* SUPPLIED DATA *
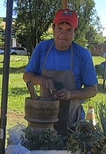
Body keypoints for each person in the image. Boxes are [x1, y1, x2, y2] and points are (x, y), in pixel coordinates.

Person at [23, 8, 98, 136]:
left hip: (72, 121)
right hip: (43, 119)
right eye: (59, 28)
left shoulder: (82, 55)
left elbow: (92, 90)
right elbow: (27, 76)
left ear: (76, 32)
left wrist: (70, 94)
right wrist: (42, 80)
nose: (63, 34)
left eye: (69, 30)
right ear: (53, 28)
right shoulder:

* ACTIVITY *
Write the data above out exactly. Leave out any pictures.

* SOLUTION FOR THIS EXERCISE *
Body keypoints for each person in the image. Boxes are [x1, y1, x2, y2] and points are (x, y), in pixel coordinates.

Person at [23, 8, 98, 136]:
left hip: (72, 121)
right hip: (43, 119)
right eye: (59, 28)
left shoulder: (82, 55)
left elbow: (92, 90)
right elbow: (27, 76)
left ear: (76, 32)
left wrist: (70, 94)
right wrist: (42, 80)
nose: (63, 34)
left eye: (69, 30)
right ear: (53, 28)
right shoulder:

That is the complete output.